== Segment start ==

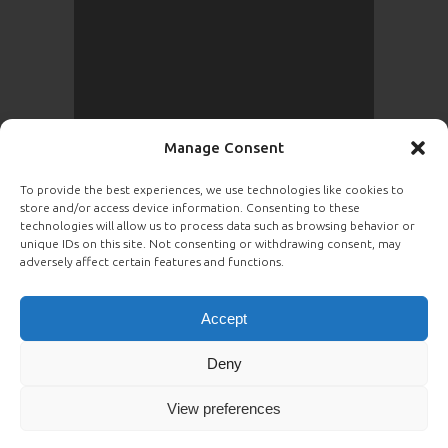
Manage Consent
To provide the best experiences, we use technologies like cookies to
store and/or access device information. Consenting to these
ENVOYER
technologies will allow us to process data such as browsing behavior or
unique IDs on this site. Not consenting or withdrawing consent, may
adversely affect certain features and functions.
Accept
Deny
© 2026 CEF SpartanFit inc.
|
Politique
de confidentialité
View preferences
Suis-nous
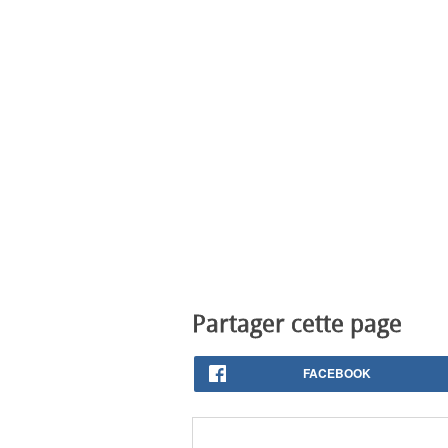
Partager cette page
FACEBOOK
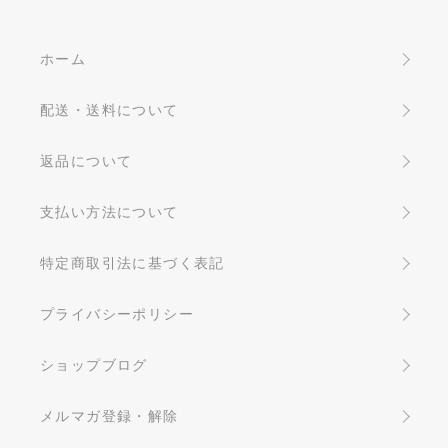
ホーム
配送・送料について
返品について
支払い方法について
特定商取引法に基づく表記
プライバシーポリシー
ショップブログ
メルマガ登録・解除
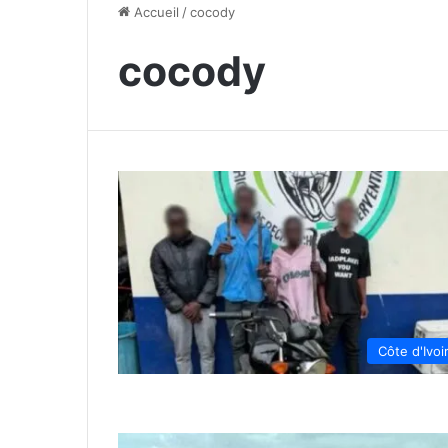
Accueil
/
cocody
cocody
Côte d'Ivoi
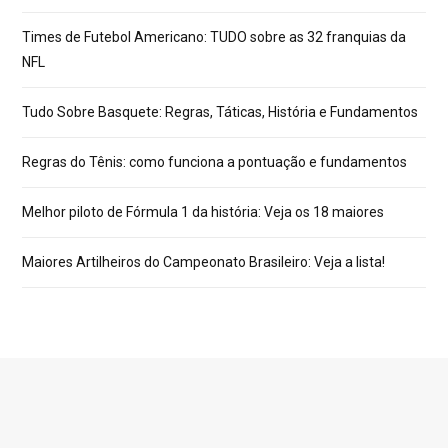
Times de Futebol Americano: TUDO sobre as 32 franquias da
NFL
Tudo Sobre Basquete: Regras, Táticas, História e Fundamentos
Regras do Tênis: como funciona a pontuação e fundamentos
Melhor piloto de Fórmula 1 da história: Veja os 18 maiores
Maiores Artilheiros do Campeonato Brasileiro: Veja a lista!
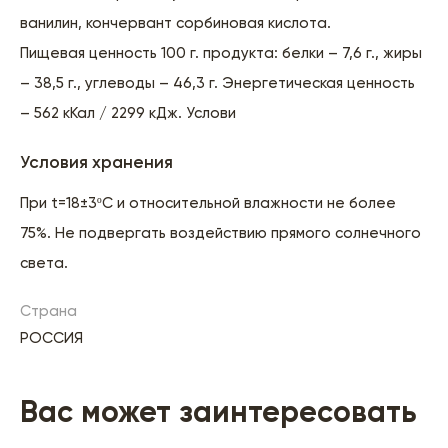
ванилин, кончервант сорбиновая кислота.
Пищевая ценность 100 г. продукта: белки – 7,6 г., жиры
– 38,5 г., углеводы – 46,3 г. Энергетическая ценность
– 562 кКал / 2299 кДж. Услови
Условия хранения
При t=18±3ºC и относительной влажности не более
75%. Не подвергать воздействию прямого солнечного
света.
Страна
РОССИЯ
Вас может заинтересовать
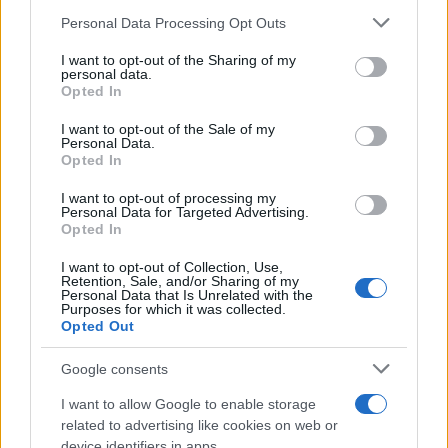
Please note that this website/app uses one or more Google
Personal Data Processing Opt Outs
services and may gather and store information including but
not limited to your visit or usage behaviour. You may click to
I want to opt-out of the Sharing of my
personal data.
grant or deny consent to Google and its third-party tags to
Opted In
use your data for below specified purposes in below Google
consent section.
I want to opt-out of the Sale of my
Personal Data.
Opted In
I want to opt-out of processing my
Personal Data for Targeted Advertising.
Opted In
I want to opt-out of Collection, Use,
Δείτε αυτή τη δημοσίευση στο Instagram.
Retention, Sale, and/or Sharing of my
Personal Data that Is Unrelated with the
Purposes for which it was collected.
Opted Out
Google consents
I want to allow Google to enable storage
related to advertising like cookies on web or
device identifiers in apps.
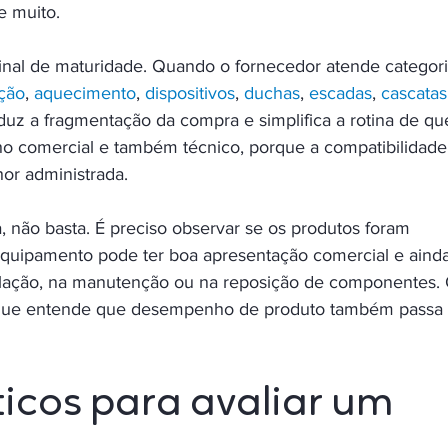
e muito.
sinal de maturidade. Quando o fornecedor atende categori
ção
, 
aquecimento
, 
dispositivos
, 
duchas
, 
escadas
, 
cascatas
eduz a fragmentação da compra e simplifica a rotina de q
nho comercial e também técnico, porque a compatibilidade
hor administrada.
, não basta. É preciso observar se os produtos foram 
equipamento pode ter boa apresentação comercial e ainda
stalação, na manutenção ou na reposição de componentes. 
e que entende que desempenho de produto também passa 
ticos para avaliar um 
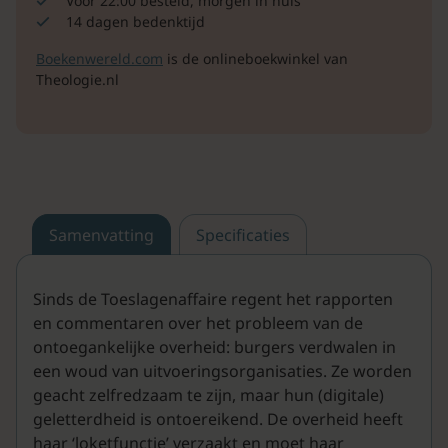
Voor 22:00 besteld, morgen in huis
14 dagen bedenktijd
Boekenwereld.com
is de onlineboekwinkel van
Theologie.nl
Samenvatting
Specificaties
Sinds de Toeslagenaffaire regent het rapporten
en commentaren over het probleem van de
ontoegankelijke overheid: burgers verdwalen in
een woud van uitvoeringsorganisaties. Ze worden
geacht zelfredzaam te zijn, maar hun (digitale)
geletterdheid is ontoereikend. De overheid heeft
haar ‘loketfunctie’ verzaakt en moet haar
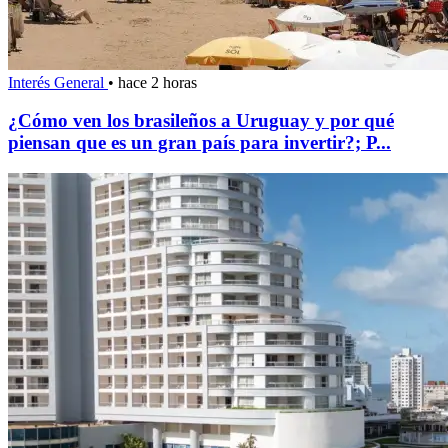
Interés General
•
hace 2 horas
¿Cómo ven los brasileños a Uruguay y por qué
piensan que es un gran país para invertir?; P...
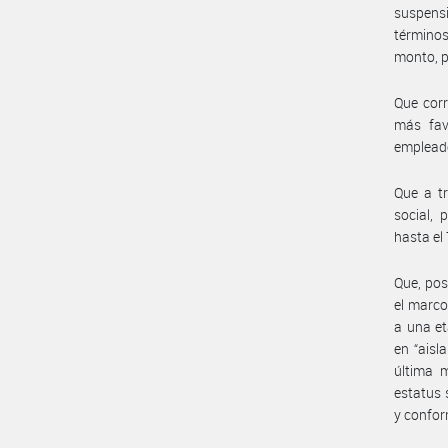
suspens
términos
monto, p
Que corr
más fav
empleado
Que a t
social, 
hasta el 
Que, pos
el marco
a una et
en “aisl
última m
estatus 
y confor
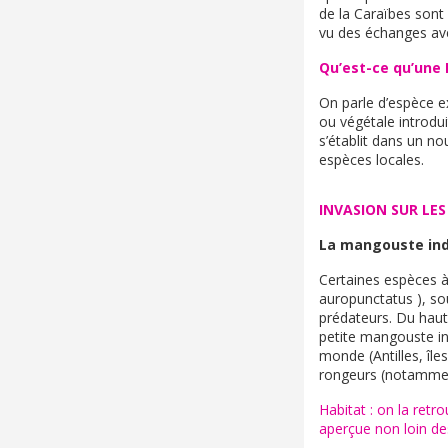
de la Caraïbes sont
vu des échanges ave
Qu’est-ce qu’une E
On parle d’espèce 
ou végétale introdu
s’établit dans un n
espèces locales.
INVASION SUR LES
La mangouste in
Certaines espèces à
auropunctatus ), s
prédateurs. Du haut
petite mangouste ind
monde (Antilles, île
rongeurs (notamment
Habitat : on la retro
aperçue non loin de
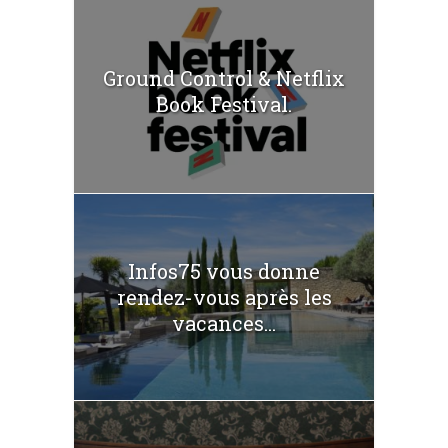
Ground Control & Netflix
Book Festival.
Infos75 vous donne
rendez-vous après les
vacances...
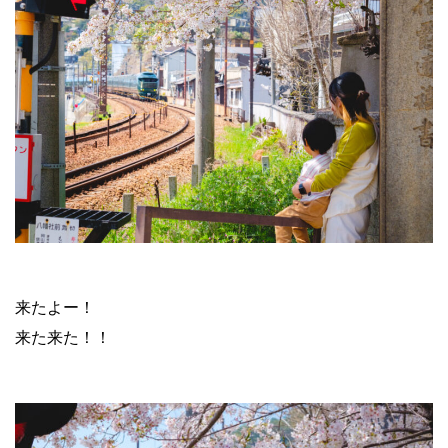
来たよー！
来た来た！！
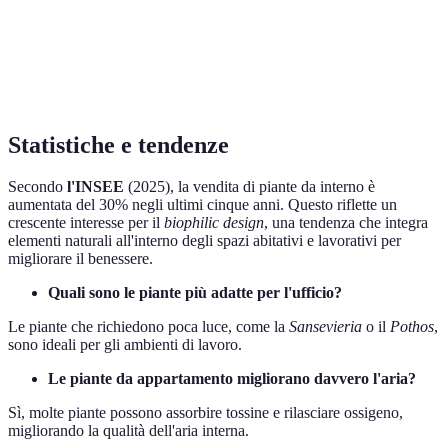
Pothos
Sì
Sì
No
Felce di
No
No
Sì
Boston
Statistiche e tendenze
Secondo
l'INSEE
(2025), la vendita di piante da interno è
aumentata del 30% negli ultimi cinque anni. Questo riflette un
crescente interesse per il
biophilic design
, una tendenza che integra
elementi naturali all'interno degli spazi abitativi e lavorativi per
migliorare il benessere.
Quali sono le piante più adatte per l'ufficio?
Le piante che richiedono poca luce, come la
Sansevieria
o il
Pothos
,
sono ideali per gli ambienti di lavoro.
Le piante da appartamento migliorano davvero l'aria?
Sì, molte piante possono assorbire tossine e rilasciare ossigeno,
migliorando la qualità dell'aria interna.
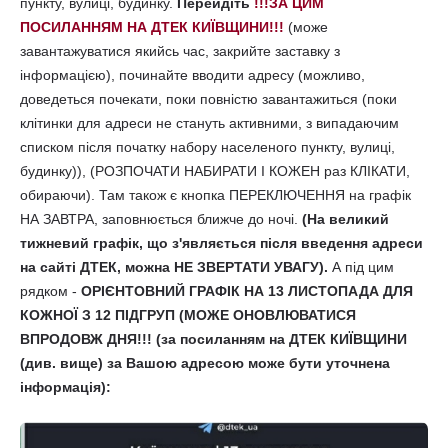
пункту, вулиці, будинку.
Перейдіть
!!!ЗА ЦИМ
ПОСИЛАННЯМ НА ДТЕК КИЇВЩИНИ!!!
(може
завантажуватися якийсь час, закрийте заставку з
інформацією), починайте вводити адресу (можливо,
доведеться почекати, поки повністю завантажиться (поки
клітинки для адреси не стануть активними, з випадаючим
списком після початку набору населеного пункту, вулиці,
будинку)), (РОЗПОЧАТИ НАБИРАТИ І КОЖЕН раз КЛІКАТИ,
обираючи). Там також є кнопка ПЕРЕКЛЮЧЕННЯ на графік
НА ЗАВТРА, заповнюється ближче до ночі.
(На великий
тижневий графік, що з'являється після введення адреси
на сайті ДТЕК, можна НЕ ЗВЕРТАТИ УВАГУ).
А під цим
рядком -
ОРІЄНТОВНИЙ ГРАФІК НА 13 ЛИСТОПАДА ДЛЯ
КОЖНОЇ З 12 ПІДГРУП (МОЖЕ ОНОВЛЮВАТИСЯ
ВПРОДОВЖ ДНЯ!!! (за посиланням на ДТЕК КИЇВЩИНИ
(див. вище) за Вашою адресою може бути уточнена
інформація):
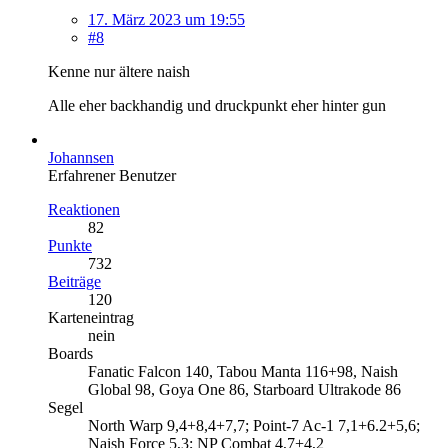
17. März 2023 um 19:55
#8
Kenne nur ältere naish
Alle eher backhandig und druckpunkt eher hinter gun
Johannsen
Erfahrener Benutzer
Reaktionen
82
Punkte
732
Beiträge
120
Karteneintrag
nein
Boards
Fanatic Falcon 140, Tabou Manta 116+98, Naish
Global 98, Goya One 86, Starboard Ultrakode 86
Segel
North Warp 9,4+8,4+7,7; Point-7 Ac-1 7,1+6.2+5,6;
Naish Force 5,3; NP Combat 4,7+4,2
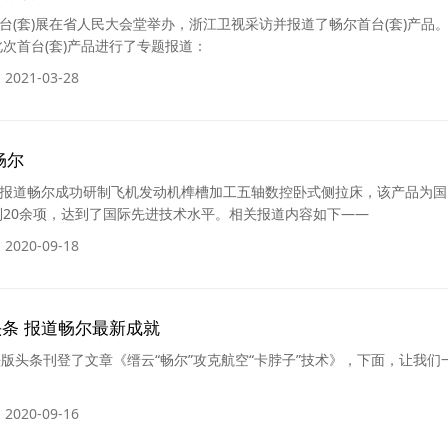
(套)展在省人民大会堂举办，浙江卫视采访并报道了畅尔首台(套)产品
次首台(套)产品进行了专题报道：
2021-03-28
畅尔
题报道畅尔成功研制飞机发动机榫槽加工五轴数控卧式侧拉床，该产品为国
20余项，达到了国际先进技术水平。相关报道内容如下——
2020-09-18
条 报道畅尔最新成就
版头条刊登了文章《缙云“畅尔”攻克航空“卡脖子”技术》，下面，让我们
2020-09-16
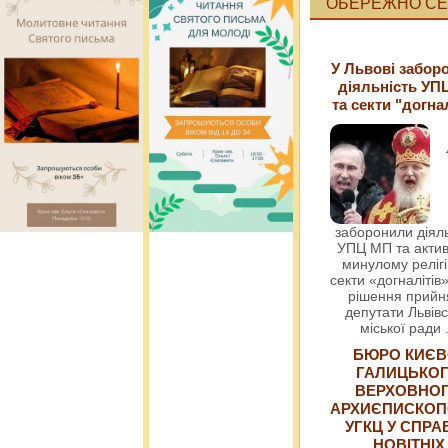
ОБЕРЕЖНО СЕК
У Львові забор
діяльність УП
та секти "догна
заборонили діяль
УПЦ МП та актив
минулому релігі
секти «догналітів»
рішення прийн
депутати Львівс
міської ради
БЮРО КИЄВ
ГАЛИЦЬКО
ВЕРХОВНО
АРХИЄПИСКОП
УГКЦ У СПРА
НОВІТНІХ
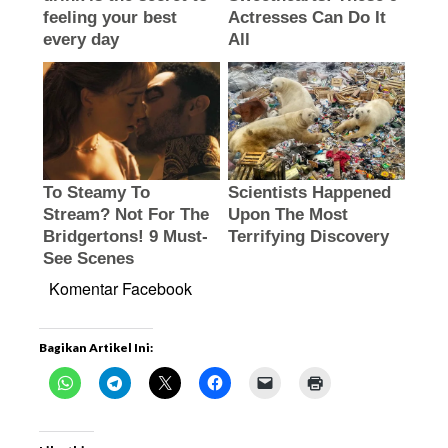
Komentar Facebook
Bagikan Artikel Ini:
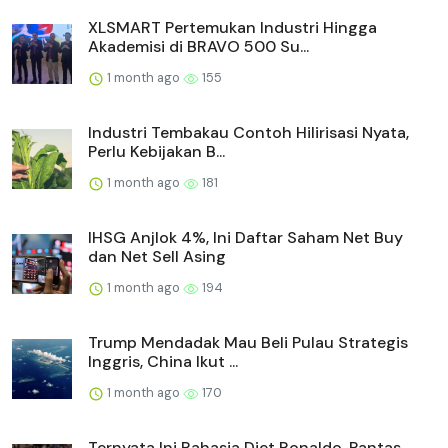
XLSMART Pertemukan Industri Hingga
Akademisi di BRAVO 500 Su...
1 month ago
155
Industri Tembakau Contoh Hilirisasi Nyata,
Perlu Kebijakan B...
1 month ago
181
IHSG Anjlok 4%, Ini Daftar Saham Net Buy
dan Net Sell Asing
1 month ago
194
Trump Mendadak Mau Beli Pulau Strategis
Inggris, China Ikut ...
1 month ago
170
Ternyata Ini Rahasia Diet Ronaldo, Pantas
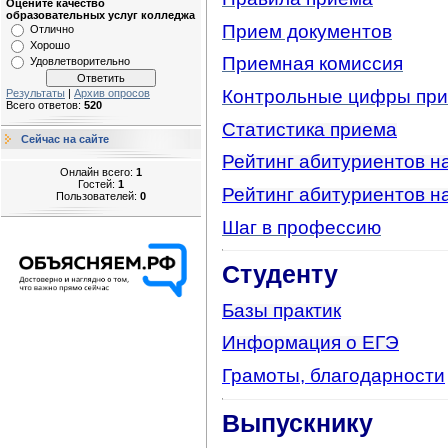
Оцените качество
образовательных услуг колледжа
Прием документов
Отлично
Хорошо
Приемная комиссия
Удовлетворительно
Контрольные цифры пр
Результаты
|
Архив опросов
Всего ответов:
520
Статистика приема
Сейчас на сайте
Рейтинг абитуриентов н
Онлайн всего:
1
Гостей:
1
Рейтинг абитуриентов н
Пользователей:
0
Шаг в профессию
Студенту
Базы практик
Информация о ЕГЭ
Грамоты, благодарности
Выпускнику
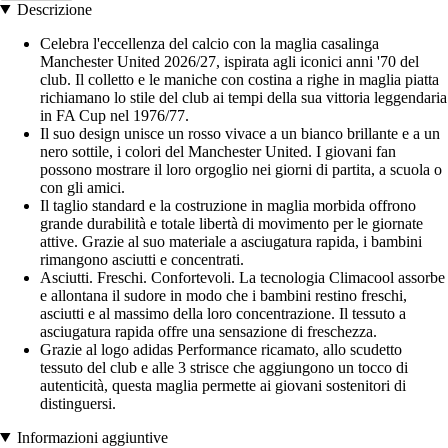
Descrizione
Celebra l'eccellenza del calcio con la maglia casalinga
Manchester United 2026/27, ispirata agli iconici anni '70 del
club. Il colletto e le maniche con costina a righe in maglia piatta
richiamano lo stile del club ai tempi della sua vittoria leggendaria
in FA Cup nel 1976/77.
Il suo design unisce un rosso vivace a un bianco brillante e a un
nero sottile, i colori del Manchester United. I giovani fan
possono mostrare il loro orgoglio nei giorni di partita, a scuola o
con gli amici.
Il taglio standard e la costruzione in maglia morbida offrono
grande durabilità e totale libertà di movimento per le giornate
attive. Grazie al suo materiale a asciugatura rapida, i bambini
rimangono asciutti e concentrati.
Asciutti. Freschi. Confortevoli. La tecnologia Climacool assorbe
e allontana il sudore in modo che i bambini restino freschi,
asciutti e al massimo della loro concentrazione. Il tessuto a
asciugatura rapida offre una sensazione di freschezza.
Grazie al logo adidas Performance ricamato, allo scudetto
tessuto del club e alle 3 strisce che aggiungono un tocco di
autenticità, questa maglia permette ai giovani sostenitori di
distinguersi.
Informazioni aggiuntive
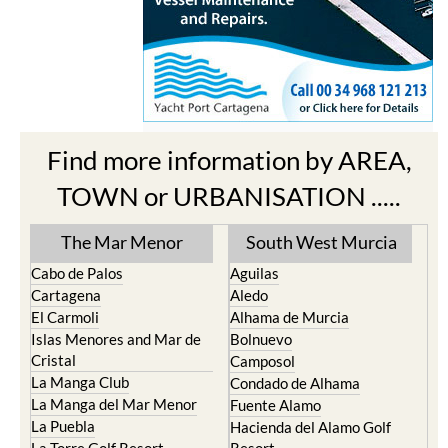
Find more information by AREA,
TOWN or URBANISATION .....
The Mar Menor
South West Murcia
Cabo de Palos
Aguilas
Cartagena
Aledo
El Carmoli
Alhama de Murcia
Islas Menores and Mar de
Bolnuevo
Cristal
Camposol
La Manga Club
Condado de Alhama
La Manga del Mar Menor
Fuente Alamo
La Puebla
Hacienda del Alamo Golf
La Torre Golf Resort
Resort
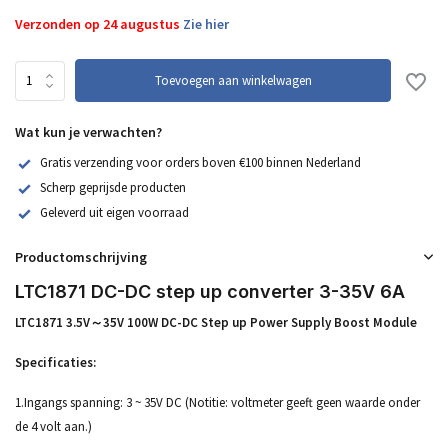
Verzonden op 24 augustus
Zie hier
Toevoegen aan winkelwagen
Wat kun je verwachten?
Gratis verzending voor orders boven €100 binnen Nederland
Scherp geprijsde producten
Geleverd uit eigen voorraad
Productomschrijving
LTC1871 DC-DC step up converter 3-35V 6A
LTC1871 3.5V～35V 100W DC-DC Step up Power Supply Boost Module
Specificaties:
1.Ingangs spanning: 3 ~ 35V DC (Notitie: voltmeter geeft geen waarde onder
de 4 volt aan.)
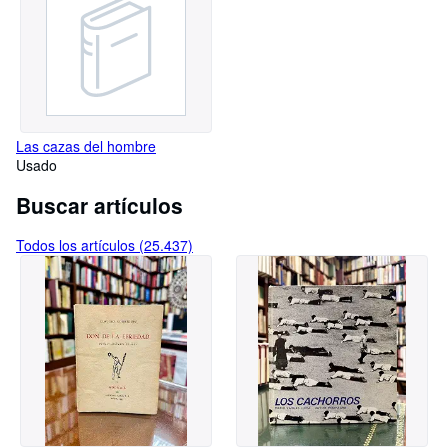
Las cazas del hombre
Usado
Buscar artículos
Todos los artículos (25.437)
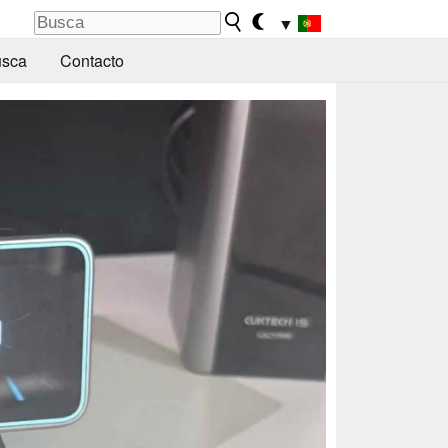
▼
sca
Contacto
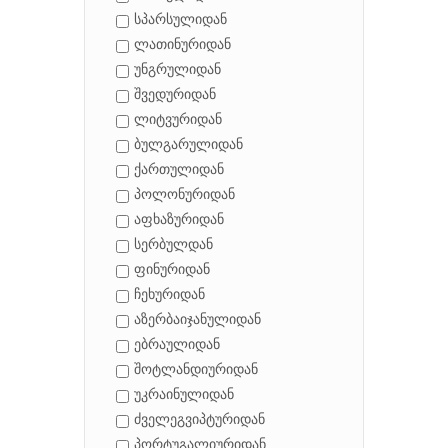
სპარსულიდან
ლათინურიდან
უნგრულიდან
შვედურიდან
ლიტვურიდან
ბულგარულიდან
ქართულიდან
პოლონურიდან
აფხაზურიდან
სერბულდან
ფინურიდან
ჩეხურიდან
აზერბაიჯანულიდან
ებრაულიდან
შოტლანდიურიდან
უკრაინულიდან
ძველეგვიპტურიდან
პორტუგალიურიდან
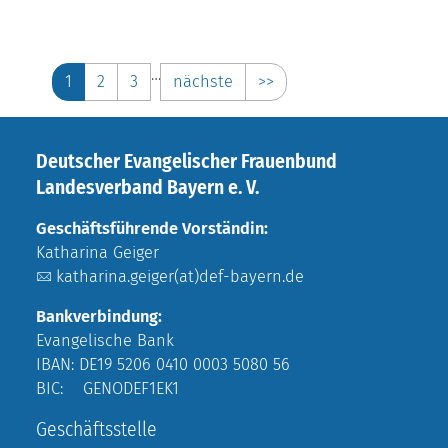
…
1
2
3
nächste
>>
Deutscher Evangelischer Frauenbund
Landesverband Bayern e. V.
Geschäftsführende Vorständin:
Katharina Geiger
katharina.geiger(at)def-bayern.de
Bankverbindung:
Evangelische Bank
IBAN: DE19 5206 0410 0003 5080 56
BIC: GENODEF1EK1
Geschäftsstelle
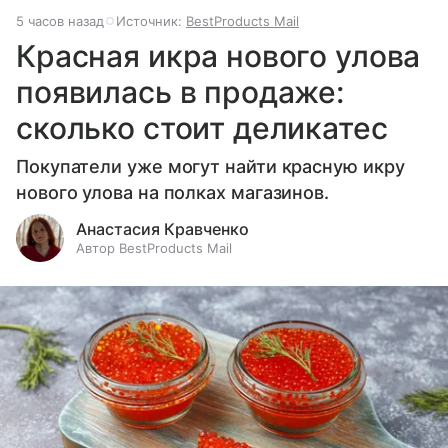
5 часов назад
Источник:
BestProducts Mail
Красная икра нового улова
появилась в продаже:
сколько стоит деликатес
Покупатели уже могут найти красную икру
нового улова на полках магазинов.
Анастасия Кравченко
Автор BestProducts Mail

== Segment end ==

→ Work to be completed:
Could you report how many lines of the listing contain the word "Mail"? Only the number is needed.

→ Answer for the task:
2